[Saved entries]

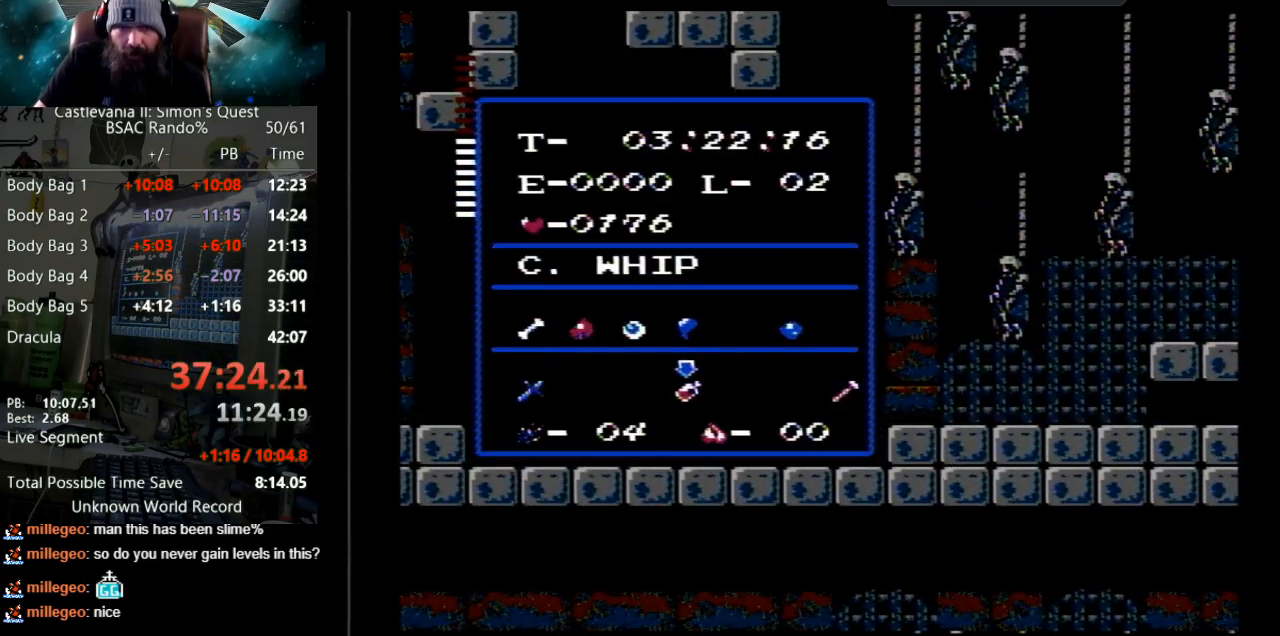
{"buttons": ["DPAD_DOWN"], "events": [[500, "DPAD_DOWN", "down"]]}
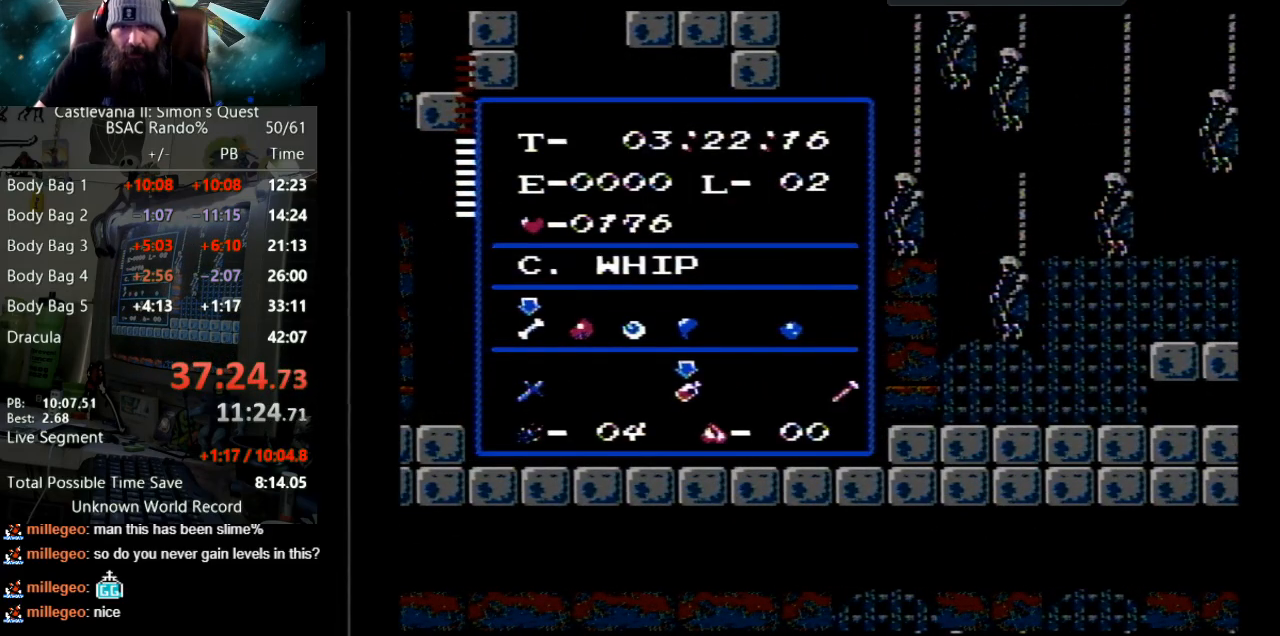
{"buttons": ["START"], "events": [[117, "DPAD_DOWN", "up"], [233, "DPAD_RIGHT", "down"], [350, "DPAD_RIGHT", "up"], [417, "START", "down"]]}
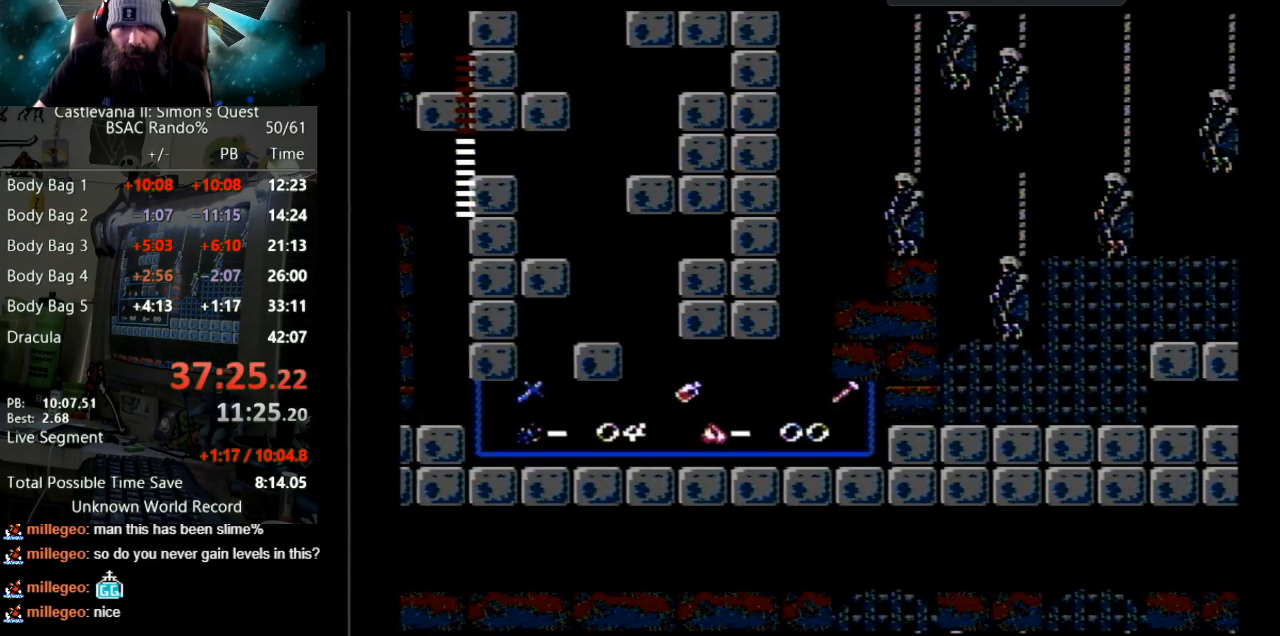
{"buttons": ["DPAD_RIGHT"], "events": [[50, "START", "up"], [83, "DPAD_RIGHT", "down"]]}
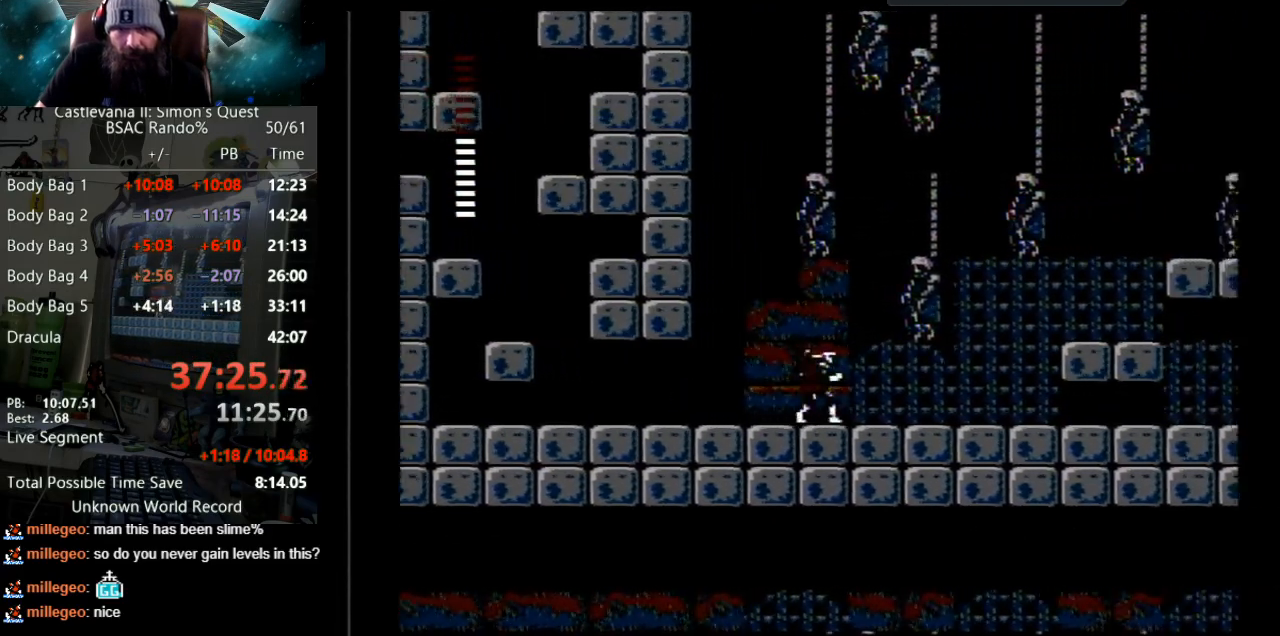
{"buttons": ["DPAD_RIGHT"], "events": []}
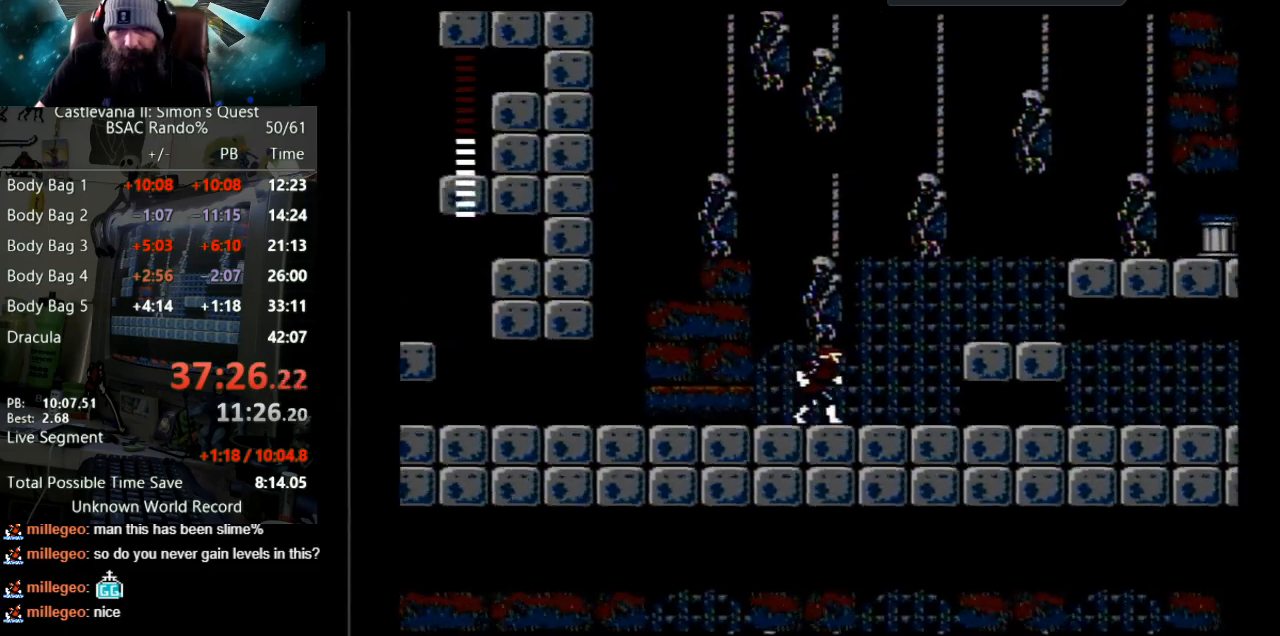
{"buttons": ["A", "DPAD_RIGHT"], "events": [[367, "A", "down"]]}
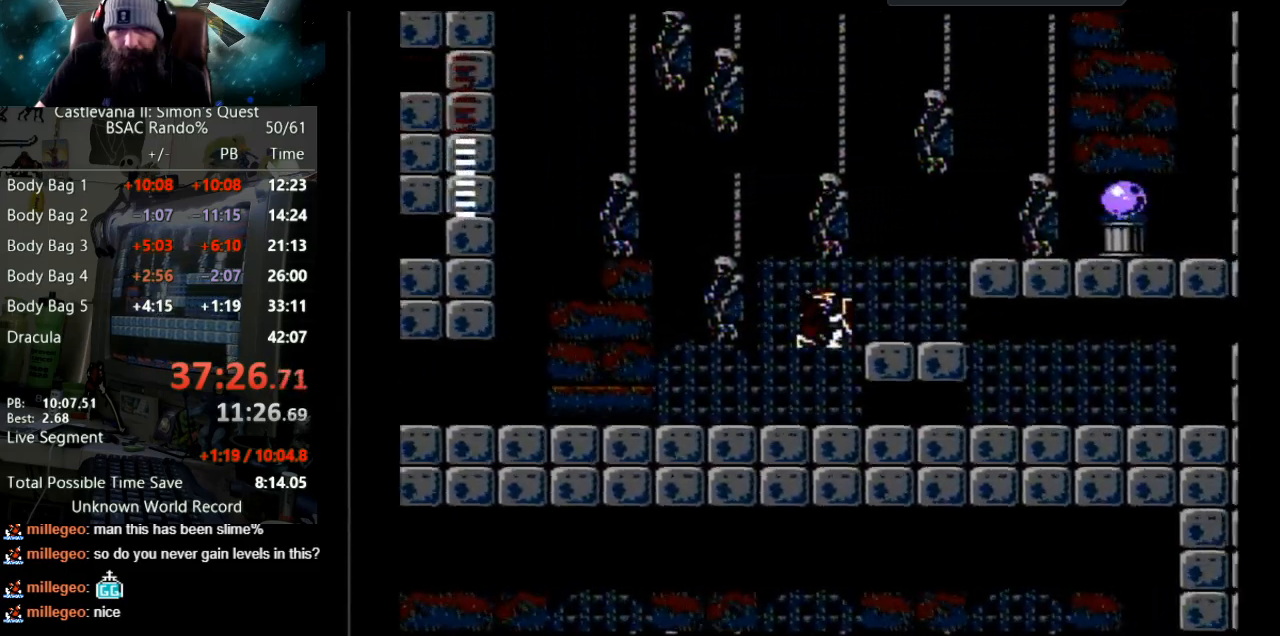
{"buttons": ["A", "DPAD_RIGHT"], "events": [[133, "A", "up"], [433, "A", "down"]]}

## YOUR OBJECTIVE:
Quote all the records verbatim, dropping any pictures from your copy.

## RESPONSE TO THIS TASK:
{"buttons": ["DPAD_DOWN"], "events": [[500, "DPAD_DOWN", "down"]]}
{"buttons": ["START"], "events": [[117, "DPAD_DOWN", "up"], [233, "DPAD_RIGHT", "down"], [350, "DPAD_RIGHT", "up"], [417, "START", "down"]]}
{"buttons": ["DPAD_RIGHT"], "events": [[50, "START", "up"], [83, "DPAD_RIGHT", "down"]]}
{"buttons": ["DPAD_RIGHT"], "events": []}
{"buttons": ["A", "DPAD_RIGHT"], "events": [[367, "A", "down"]]}
{"buttons": ["A", "DPAD_RIGHT"], "events": [[133, "A", "up"], [433, "A", "down"]]}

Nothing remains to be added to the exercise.